FeSe films were grown on mica and post-annealed either in UHV (MgO annealed in UHV; T_S,_FeSe = 350 °C; rep. rate = 10 Hz; t_FeSe = 25 nm) or in Se vapor (MgO annealed in UHV; T_S,_FeSe = 350 °C; rep. rate = 10 Hz; t_FeSe = 34 nm). Similar to post-annealed FeSe/MgO films, c-axis-oriented FeSe films were obtained with clear Laue fringes at the FeSe(001) reflection (Figure 1a), but with reduced c_FeSe values: c_FeSe = 5.474(3) after post-annealing in UHV and 5.484(4) Å after post-annealing in Se vapor, respectively (Figure 2).

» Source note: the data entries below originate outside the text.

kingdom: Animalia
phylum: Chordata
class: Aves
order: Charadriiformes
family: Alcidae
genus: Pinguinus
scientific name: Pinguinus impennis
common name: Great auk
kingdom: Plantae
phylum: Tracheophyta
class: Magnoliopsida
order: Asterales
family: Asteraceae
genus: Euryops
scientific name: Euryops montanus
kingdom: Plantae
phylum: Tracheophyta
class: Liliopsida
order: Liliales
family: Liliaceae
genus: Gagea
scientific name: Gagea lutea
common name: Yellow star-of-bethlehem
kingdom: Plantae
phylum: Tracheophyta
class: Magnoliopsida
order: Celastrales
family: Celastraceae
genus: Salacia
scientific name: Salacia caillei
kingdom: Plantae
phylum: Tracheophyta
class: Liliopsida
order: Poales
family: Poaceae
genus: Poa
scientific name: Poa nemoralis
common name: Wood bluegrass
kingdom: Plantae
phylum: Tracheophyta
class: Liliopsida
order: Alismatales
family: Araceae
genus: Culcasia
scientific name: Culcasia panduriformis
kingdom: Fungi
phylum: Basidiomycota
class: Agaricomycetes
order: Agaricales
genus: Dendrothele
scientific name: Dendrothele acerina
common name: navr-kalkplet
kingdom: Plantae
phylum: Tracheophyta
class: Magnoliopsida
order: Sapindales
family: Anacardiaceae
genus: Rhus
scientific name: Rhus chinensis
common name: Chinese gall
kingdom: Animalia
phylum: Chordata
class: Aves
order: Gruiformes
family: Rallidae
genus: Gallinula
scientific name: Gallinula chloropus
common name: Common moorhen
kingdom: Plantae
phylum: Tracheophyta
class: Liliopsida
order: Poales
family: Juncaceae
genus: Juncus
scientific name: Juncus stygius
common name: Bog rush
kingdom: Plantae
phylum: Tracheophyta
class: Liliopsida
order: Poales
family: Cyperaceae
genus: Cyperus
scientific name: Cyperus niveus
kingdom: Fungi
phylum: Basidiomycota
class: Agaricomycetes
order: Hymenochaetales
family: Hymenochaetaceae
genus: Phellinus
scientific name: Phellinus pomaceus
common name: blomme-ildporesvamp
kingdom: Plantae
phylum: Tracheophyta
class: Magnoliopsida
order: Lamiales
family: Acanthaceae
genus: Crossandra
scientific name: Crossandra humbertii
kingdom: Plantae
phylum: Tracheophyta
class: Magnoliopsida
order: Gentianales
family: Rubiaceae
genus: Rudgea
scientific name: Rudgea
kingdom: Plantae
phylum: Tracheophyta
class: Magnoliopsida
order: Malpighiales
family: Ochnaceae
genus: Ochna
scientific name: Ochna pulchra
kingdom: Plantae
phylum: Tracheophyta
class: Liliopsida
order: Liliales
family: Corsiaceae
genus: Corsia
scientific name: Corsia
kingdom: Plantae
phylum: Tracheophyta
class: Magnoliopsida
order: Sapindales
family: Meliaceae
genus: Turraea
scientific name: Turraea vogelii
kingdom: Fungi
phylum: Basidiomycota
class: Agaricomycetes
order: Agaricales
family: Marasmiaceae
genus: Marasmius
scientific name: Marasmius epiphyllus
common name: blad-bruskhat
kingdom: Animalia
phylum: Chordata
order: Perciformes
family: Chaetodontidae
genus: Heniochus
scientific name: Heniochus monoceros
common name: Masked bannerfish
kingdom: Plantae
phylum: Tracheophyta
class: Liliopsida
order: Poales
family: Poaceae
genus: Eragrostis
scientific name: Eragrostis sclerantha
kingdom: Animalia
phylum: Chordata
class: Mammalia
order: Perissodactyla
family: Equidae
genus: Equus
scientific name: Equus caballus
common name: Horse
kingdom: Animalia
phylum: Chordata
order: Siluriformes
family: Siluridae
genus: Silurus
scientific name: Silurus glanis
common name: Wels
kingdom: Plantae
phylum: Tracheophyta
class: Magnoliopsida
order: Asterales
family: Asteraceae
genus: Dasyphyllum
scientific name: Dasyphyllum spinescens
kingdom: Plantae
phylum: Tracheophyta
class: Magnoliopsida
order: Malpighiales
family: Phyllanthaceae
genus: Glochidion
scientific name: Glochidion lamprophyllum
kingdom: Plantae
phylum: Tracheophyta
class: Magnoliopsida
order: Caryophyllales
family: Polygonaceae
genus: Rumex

In contrast to FeSe/MgO where post-annealing led to an increase in c_FeSe, post-annealing of FeSe/mica films resulted in a decrease in c_FeSe (Figure 2).

3.3. Fe Overlayers: Fe/FeSe/MgO

Au/Fe/FeSe/MgO and Fe/FeSe/MgO films were annealed in UHV. Similar to the FeSe/MgO and FeSe/Fe/MgO films, c-axis-oriented FeSe films were obtained. However, no Laue fringes around the FeSe (001) reflection were found, suggesting less well-ordered lattice planes of the FeSe phase. For the Au-capped film, c_FeSe increases to 5.531(3) Å, and for Fe/FeSe/MgO c_FeSe = 5.523(2) Å, as illustrated in Figure 2. Figure 4 also illustrates the resistivity vs. temperature curves of the Au/Fe/FeSe/MgO and Fe/FeSe/MgO films, depicting that both of them were metallic. The Fe/FeSe/MgO film showed an incipient superconducting transition at T_c ≤ 2 K (T_c,onset ≈ 3.8 K), whereas such transition was absent in the Au/Fe/FeSe/MgO film.

It can be seen in Figure 2 that the deposition of Fe on FeSe leads to an increase in c_FeSe, resulting in a comparable value to that in the FeSe/Fe/MgO film. The FeSe/Fe/MgO film shows an incipient superconducting transition above 2 K, possibly denoting the upper limit for the c-axis lattice parameter that is favorable for superconductivity. In case of Au/Fe/FeSe/MgO, c_FeSe = 5.531(3) Å is slightly larger than that of Fe/FeSe/MgO, resulting in a suppressed superconducting transition. These results suggest that structural parameters and electrical transport properties of FeSe can be manipulated in a similar way, independent from the order of FeSe and Fe layers.

In summary, all preparation conditions may have additional statistical variation, which was beyond the scope of the present work. In particular, the effect of the substrate on the structural parameters is much larger than the effect of post-annealing.

3.4. Oxidization of Fe Buffers in FeSe/Fe/MgO

In a previous publication [21], we have demonstrated a chemically and structurally better controlled interface (i.e., between FeSe and Fe) employing an Fe buffer layer replacing the heterogeneous FeSe/MgO interface. Similar to FeSe/MgO films, FeSe/Fe/MgO deteriorate with time when exposed to air. Figure 4 shows a high-resolution (HR) TEM image of the FeSe/Fe interface in FeSe/Fe/MgO (MgO annealed in UHV; T_S,FeSe = 250 °C; T_S,Fe = 600 °C; rep. rate = 10 Hz; t_FeSe = 33 nm; t_Fe = 8 nm). The film was stored in an evacuated desiccator for ~8 months and in air for ~2 months prior to TEM observations. The TEM analysis revealed partial oxidation of the Fe buffer layer after film storage: FeSe/Fe/MgO converted to FeSe/(Fe+FeO)/MgO, which demonstrates its degradation due to oxidization. This result shows the requirement for appropriate capping layers and protection of the thin film specimens.

4. Conclusions

In this study, we address various engineering limitations for the PLD growth of FeSe thin films, which need to be solved for future sensor application: prevention of island growth, control of homogeneous film/substrate interface, and protection from fast surface degradation. We have tested the deposition of ~30 nm thin films on mica, MgO, and Fe/MgO in addition to substrate pretreatment and post-annealing of the films. Furthermore, we have also tested Fe overlayers and Au capping. Many aspects, which have been addressed for the first time here, still require optimized analysis. Resistive signatures of superconductivity were only found in FeSe/Fe/MgO as well as in Fe/FeSe/MgO. Apart from technical issues revealed in the thin film growth of FeSe by pulsed laser deposition, it is promising that c-axis-oriented, tetragonal FeSe is confirmed to grow on such substrates as mica, which is a bendable material favorable for flexible device fabrication. Our work provides for sensor application studies on FeSe a preliminary investigation for selection of effective engineering protocols and further optimization.